[[ RECORDS SHOWN, beginning ]]
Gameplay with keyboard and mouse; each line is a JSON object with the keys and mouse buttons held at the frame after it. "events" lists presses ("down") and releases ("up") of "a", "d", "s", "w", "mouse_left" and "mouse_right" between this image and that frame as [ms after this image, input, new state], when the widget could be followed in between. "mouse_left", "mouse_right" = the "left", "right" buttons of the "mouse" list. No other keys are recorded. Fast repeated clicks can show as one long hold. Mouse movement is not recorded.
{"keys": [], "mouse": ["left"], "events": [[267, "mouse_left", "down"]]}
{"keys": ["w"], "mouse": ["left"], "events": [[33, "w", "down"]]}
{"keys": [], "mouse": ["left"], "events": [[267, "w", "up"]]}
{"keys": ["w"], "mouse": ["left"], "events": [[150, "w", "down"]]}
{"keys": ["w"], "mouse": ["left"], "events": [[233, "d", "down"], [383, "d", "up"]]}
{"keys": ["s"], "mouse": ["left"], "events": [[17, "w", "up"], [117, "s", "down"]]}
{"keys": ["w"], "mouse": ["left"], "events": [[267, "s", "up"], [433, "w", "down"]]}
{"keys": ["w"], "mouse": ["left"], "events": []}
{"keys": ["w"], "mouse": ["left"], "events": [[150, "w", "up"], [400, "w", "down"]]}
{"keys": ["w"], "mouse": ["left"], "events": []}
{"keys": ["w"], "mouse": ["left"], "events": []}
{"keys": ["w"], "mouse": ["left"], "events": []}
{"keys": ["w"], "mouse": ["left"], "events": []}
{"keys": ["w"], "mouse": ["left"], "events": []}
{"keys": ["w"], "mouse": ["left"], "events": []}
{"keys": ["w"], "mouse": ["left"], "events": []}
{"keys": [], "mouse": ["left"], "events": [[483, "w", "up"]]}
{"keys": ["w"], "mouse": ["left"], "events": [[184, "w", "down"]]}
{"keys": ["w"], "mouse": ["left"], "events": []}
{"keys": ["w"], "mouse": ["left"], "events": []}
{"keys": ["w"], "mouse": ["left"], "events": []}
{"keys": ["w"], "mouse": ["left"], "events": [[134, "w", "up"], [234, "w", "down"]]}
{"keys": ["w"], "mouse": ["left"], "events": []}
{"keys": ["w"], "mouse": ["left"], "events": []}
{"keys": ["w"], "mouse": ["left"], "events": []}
[[ RECORDS SHOWN, end ]]
▶ **WHAT THIS TASK INVOLVES**
Reproduce the material above, keeping every line intact.

▶ **REPLY TO THE TASK**
Gameplay with keyboard and mouse; each line is a JSON object with the keys and mouse buttons held at the frame after it. "events" lists presses ("down") and releases ("up") of "a", "d", "s", "w", "mouse_left" and "mouse_right" between this image and that frame as [ms after this image, input, new state], when the widget could be followed in between. "mouse_left", "mouse_right" = the "left", "right" buttons of the "mouse" list. No other keys are recorded. Fast repeated clicks can show as one long hold. Mouse movement is not recorded.
{"keys": [], "mouse": ["left"], "events": [[267, "mouse_left", "down"]]}
{"keys": ["w"], "mouse": ["left"], "events": [[33, "w", "down"]]}
{"keys": [], "mouse": ["left"], "events": [[267, "w", "up"]]}
{"keys": ["w"], "mouse": ["left"], "events": [[150, "w", "down"]]}
{"keys": ["w"], "mouse": ["left"], "events": [[233, "d", "down"], [383, "d", "up"]]}
{"keys": ["s"], "mouse": ["left"], "events": [[17, "w", "up"], [117, "s", "down"]]}
{"keys": ["w"], "mouse": ["left"], "events": [[267, "s", "up"], [433, "w", "down"]]}
{"keys": ["w"], "mouse": ["left"], "events": []}
{"keys": ["w"], "mouse": ["left"], "events": [[150, "w", "up"], [400, "w", "down"]]}
{"keys": ["w"], "mouse": ["left"], "events": []}
{"keys": ["w"], "mouse": ["left"], "events": []}
{"keys": ["w"], "mouse": ["left"], "events": []}
{"keys": ["w"], "mouse": ["left"], "events": []}
{"keys": ["w"], "mouse": ["left"], "events": []}
{"keys": ["w"], "mouse": ["left"], "events": []}
{"keys": ["w"], "mouse": ["left"], "events": []}
{"keys": [], "mouse": ["left"], "events": [[483, "w", "up"]]}
{"keys": ["w"], "mouse": ["left"], "events": [[184, "w", "down"]]}
{"keys": ["w"], "mouse": ["left"], "events": []}
{"keys": ["w"], "mouse": ["left"], "events": []}
{"keys": ["w"], "mouse": ["left"], "events": []}
{"keys": ["w"], "mouse": ["left"], "events": [[134, "w", "up"], [234, "w", "down"]]}
{"keys": ["w"], "mouse": ["left"], "events": []}
{"keys": ["w"], "mouse": ["left"], "events": []}
{"keys": ["w"], "mouse": ["left"], "events": []}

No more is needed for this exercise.